Global spending on AI infrastructure has grown rapidly as companies build large GPU clusters to train and run AI models. However, much of that hardware does not operate at its full potential.
Optimising GPU performance usually requires deep technical knowledge of chip architecture, compilers, and low-level software systems. Most performance-critical code is still written and tuned manually, which can slow development and limit efficiency.
Standard Kernel is attempting to automate this process. Palo Alto–based Standard Kernel has raised $20 million in a seed funding round.
The round was led by Jump Capital, with participation from General Catalyst, Felicis, Cowboy Ventures, Link Ventures, Essence VC, and several angel investors.
Strategic backers also include CoreWeave Ventures and Ericsson Ventures, as well as industry figures such as Jeff Dean and Jonathan Frankle.
The Palo Alto–based company is developing technology that uses AI to automatically generate GPU kernels, the core software components that control how efficiently AI models run on hardware.

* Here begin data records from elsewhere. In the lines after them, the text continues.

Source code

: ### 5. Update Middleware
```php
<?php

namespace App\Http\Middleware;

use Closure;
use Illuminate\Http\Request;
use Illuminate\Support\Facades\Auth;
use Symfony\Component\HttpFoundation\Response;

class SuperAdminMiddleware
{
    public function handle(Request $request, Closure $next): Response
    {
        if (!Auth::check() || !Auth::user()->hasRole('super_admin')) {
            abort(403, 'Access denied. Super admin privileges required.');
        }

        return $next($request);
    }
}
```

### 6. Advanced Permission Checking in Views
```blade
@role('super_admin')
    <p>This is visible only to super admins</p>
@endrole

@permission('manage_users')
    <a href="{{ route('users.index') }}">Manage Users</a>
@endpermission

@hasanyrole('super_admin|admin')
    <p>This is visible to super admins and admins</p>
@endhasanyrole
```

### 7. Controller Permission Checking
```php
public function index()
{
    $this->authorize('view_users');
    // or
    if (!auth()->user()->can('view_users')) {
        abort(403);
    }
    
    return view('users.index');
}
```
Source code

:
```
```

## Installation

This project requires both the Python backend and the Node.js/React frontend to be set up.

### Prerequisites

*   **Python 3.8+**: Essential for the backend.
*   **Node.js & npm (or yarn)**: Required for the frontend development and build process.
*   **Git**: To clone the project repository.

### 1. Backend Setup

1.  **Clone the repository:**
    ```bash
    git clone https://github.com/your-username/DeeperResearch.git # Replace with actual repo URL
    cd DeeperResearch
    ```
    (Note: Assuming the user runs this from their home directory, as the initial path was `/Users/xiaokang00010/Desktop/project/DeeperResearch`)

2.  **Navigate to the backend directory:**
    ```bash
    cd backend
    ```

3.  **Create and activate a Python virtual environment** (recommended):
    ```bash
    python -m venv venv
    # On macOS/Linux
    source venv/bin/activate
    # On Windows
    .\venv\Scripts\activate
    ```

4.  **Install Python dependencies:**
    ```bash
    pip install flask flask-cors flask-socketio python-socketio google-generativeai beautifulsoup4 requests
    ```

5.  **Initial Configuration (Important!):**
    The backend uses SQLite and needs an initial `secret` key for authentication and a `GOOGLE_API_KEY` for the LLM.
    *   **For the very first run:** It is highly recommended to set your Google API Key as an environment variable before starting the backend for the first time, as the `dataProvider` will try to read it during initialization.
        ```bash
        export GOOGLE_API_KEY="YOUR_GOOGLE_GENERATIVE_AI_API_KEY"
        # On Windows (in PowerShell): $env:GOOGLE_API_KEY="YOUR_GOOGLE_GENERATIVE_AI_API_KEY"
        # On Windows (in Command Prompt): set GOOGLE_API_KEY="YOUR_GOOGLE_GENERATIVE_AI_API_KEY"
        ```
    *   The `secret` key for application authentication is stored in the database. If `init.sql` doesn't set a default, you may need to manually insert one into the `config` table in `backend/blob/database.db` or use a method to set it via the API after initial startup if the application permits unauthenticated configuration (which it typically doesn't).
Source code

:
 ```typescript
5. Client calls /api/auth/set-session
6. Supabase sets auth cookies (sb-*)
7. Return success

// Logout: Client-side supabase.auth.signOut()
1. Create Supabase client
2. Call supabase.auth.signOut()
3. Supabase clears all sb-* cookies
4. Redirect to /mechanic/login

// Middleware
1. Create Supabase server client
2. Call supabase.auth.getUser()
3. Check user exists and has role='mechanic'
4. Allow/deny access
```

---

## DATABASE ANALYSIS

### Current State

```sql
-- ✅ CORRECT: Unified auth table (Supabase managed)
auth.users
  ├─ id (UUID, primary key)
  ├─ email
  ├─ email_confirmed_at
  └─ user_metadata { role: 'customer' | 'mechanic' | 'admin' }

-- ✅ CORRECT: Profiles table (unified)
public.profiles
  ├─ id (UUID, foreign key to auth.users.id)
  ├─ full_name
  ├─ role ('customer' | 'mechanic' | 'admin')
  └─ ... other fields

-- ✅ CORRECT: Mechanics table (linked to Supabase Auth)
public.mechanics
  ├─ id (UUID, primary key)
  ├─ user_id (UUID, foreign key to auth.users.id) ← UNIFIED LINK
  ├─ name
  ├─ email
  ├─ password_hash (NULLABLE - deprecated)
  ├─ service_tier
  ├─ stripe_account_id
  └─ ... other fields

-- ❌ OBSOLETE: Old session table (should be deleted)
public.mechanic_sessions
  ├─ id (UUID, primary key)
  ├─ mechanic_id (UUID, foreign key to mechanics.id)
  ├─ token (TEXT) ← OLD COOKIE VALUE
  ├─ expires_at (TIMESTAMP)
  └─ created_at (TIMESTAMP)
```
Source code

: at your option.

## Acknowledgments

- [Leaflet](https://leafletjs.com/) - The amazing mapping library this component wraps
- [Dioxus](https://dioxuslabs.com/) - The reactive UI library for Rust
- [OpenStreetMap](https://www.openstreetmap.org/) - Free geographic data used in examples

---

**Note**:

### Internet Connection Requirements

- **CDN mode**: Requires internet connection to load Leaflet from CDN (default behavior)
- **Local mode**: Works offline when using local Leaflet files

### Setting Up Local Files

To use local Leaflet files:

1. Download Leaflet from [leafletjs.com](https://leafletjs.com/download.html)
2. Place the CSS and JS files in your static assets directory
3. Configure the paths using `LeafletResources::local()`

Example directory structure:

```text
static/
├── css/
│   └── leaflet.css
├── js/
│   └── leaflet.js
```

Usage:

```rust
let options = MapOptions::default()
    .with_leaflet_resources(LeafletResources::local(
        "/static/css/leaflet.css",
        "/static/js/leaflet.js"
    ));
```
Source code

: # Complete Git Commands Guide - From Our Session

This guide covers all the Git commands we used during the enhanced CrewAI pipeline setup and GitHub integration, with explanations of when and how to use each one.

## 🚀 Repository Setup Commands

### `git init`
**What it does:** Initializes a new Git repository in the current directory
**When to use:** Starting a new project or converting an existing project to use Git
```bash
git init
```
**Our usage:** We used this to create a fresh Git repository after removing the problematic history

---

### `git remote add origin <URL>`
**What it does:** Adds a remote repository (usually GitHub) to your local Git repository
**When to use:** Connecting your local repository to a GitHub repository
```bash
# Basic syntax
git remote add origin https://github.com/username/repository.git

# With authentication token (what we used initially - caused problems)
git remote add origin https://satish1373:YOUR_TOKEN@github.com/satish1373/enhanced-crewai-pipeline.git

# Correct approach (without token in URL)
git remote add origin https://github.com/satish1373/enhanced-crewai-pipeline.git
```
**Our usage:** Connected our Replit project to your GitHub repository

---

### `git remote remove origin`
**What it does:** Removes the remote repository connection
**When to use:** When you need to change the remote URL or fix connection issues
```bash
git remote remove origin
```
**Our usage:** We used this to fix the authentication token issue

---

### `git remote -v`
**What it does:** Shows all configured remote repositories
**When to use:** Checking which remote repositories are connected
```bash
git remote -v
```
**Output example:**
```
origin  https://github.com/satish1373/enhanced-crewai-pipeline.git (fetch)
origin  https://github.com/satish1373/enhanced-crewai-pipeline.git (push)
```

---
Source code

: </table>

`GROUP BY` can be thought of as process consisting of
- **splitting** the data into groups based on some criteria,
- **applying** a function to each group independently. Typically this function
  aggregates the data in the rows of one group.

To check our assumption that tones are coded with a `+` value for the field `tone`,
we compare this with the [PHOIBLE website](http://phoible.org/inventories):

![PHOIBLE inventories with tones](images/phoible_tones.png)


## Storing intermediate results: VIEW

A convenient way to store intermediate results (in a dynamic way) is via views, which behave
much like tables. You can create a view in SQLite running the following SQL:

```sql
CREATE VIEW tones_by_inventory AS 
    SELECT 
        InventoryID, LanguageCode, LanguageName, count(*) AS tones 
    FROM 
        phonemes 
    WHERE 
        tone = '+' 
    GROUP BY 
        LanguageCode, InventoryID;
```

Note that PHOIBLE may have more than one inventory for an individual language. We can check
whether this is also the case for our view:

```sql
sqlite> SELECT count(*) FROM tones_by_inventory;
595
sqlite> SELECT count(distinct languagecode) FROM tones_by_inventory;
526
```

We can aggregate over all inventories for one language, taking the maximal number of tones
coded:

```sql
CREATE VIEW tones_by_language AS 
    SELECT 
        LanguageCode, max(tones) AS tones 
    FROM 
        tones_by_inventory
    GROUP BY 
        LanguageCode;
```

Automatically generate ultra-optimised GPU software
Led by Anne Ouyang, the company’s system uses AI to create highly specialised GPU kernels tailored to specific workloads and hardware configurations. By generating code directly at the chip’s instruction level, the platform aims to replace standard libraries with software tailored to each specific AI task.
According to the company, partner testing showed performance improvements ranging from 80% to 4x for certain AI workloads running on NVIDIA H100 GPUs. In some cases, the system outperformed NVIDIA’s cuDNN library, which is widely used to optimise AI workloads.
“Standard Kernel is tackling one of the most consequential challenges in modern compute, driving optimisation deep within the systems stack where performance is won or lost,” said Brian Venturo, Co-founder and Chief Strategy Officer, CoreWeave.
Venturo continues, “As AI adoption continues to scale, breakthroughs in the layers beneath today’s models will define the next generation of capabilities. That depth of technical ambition and the calibre of the team are precisely why CoreWeave Ventures is proud to invest in Standard Kernel as they shape the future of AI systems.”
Funding deployment
With the new funding, the company plans to continue developing its autonomous kernel generation platform and expand deployments with enterprise and AI-focused companies.
The startup’s team includes engineers and researchers from institutions such as MIT, Stanford, the University of Illinois Urbana-Champaign, and Shanghai Jiao Tong University.
Standard Kernel has also contributed to open-source projects and benchmarks related to AI performance testing, including KernelBench and Kernel Tree Search.